E anarquia é fogo! Por vezes em labaredas incandescentes, por vezes em brasa. Ela também vive na mira dos que desejam nos ver em cinzas. Sempre há os que se apressam em decretar que o fogo apagou, seja na existência de uma pessoa, ao caracterizar a anarquia como um arroubo de juventude; seja no planeta, ao definir a anarquia como uma doutrina política infantil e irresponsável. E sempre se ouvirá, por isso, essas afirmações saídas das bocas de socialistas e liberais, esses irmãos briguentos que disputam a centralidade do Estado, o imperativo da conduta democrática e a fala de autoridade legítima, calcada na interpretação científica da história ou no bom e racional funcionamento das instituições. Cada um com suas seguranças, seus sistemas de justiça criminal, suas polícias, seus modos de produção, suas formas de propriedade, seus sistemas de representação. Em resumo, cada um com sua política, esta entendida como uma tecnologia moderna específica de condução dos assujeitados e das coletividades.

Por isso, a anarquia é antipolítica, ela escapa e se expressa pela ação direta que nunca deve ser confundida com caos, violência ou mero vandalismo.
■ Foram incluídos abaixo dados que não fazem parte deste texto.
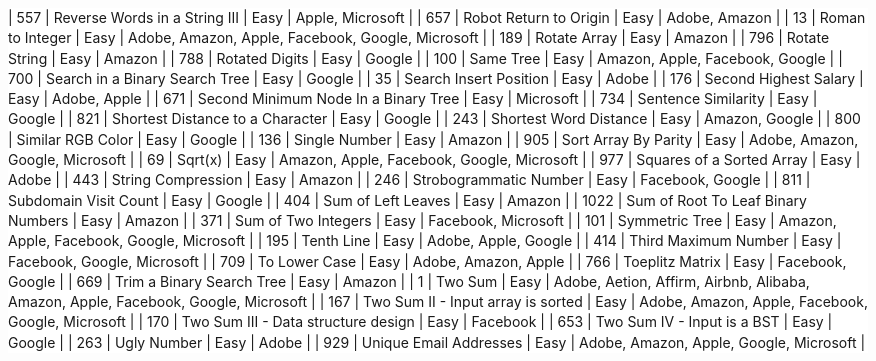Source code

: | 557 | Reverse Words in a String III |  Easy | Apple, Microsoft |
| 657 | Robot Return to Origin |  Easy | Adobe, Amazon |
| 13 | Roman to Integer |  Easy | Adobe, Amazon, Apple, Facebook, Google, Microsoft |
| 189 | Rotate Array |  Easy | Amazon |
| 796 | Rotate String |  Easy | Amazon |
| 788 | Rotated Digits |  Easy | Google |
| 100 | Same Tree |  Easy | Amazon, Apple, Facebook, Google |
| 700 | Search in a Binary Search Tree |  Easy | Google |
| 35 | Search Insert Position |  Easy | Adobe |
| 176 | Second Highest Salary |  Easy | Adobe, Apple |
| 671 | Second Minimum Node In a Binary Tree |  Easy | Microsoft |
| 734 | Sentence Similarity |  Easy | Google |
| 821 | Shortest Distance to a Character |  Easy | Google |
| 243 | Shortest Word Distance |  Easy | Amazon, Google |
| 800 | Similar RGB Color |  Easy | Google |
| 136 | Single Number |  Easy | Amazon |
| 905 | Sort Array By Parity |  Easy | Adobe, Amazon, Google, Microsoft |
| 69 | Sqrt(x) |  Easy | Amazon, Apple, Facebook, Google, Microsoft |
| 977 | Squares of a Sorted Array |  Easy | Adobe |
| 443 | String Compression |  Easy | Amazon |
| 246 | Strobogrammatic Number |  Easy | Facebook, Google |
| 811 | Subdomain Visit Count |  Easy | Google |
| 404 | Sum of Left Leaves |  Easy | Amazon |
| 1022 | Sum of Root To Leaf Binary Numbers |  Easy | Amazon |
| 371 | Sum of Two Integers |  Easy | Facebook, Microsoft |
| 101 | Symmetric Tree |  Easy | Amazon, Apple, Facebook, Google, Microsoft |
| 195 | Tenth Line |  Easy | Adobe, Apple, Google |
| 414 | Third Maximum Number |  Easy | Facebook, Google, Microsoft |
| 709 | To Lower Case |  Easy | Adobe, Amazon, Apple |
| 766 | Toeplitz Matrix |  Easy | Facebook, Google |
| 669 | Trim a Binary Search Tree |  Easy | Amazon |
| 1 | Two Sum |  Easy | Adobe, Aetion, Affirm, Airbnb, Alibaba, Amazon, Apple, Facebook, Google, Microsoft |
| 167 | Two Sum II - Input array is sorted |  Easy | Adobe, Amazon, Apple, Facebook, Google, Microsoft |
| 170 | Two Sum III - Data structure design |  Easy | Facebook |
| 653 | Two Sum IV - Input is a BST |  Easy | Google |
| 263 | Ugly Number |  Easy | Adobe |
| 929 | Unique Email Addresses |  Easy | Adobe, Amazon, Apple, Google, Microsoft |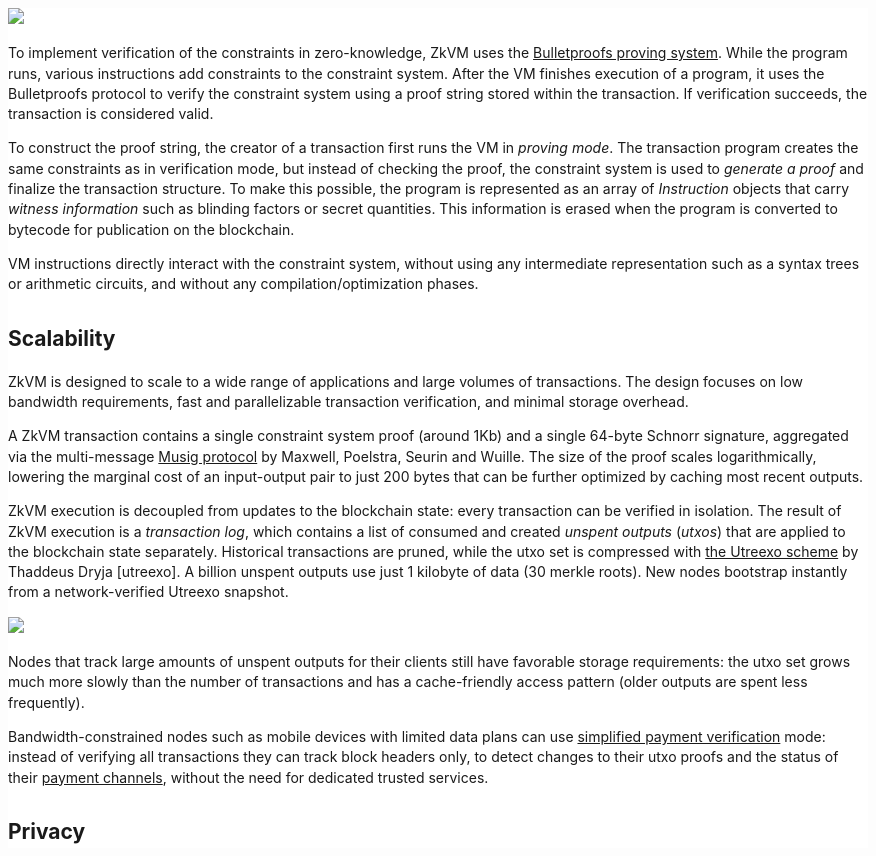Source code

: ![](zkvm-design-pics/zkvm-constraints-lifecycle.png)

To implement verification of the constraints in zero-knowledge, ZkVM uses the [Bulletproofs proving system](https://crypto.stanford.edu/bulletproofs/). While the program runs, various instructions add constraints to the constraint system. After the VM finishes execution of a program, it uses the Bulletproofs protocol to verify the constraint system using a proof string stored within the transaction. If verification succeeds, the transaction is considered valid.

To construct the proof string, the creator of a transaction first runs the VM in _proving mode_. The transaction program creates the same constraints as in verification mode, but instead of checking the proof, the constraint system is used to _generate a proof_ and finalize the transaction structure. To make this possible, the program is represented as an array of _Instruction_ objects that carry _witness information_ such as blinding factors or secret quantities. This information is erased when the program is converted to bytecode for publication on the blockchain.

VM instructions directly interact with the constraint system, without using any intermediate representation such as a syntax trees or arithmetic circuits, and without any compilation/optimization phases.


## Scalability

ZkVM is designed to scale to a wide range of applications and large volumes of transactions. The design focuses on low bandwidth requirements, fast and parallelizable transaction verification, and minimal storage overhead.

A ZkVM transaction contains a single constraint system proof (around 1Kb) and a single 64-byte Schnorr signature, aggregated via the multi-message [Musig protocol](https://eprint.iacr.org/2018/068.pdf) by Maxwell, Poelstra, Seurin and Wuille. The size of the proof scales logarithmically, lowering the marginal cost of an input-output pair to just 200 bytes that can be further optimized by caching most recent outputs.

ZkVM execution is decoupled from updates to the blockchain state: every transaction can be verified in isolation. The result of ZkVM execution is a _transaction log_, which contains a list of consumed and created _unspent outputs_ (_utxos_) that are applied to the blockchain state separately. Historical transactions are pruned, while the utxo set is compressed with [the Utreexo scheme](https://dci.mit.edu/utreexo) by Thaddeus Dryja [utreexo]. A billion unspent outputs use just 1 kilobyte of data (30 merkle roots). New nodes bootstrap instantly from a network-verified Utreexo snapshot.

![](zkvm-design-pics/zkvm-utreexo.png)

Nodes that track large amounts of unspent outputs for their clients still have favorable storage requirements: the utxo set grows much more slowly than the number of transactions and has a cache-friendly access pattern (older outputs are spent less frequently).

Bandwidth-constrained nodes such as mobile devices with limited data plans can use [simplified payment verification](https://en.bitcoinwiki.org/wiki/Simplified_Payment_Verification) mode: instead of verifying all transactions they can track block headers only, to detect changes to their utxo proofs and the status of their [payment channels](https://lightning.network/lightning-network-paper.pdf), without the need for dedicated trusted services.


## Privacy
As forças da ordem, sejam quais forem, sempre buscam aniquilar ou assimilar as experimentações anarquistas, mas quando chegam, ela não está mais lá. E a cada decreto de morte da anarquia pela fala de autoridade legítima, ela se insurge e assusta os adoradores do Estado que disputam as melhores formas de conduzir os obedientes. A anarquia emerge não como a mitológica Fênix, mas pela elevação da labareda na brasa que nunca deixou de arder. Esse é junho que habitou o bloco negro em 2013.

Anarquia é o fogo negro que ilumina e discerne.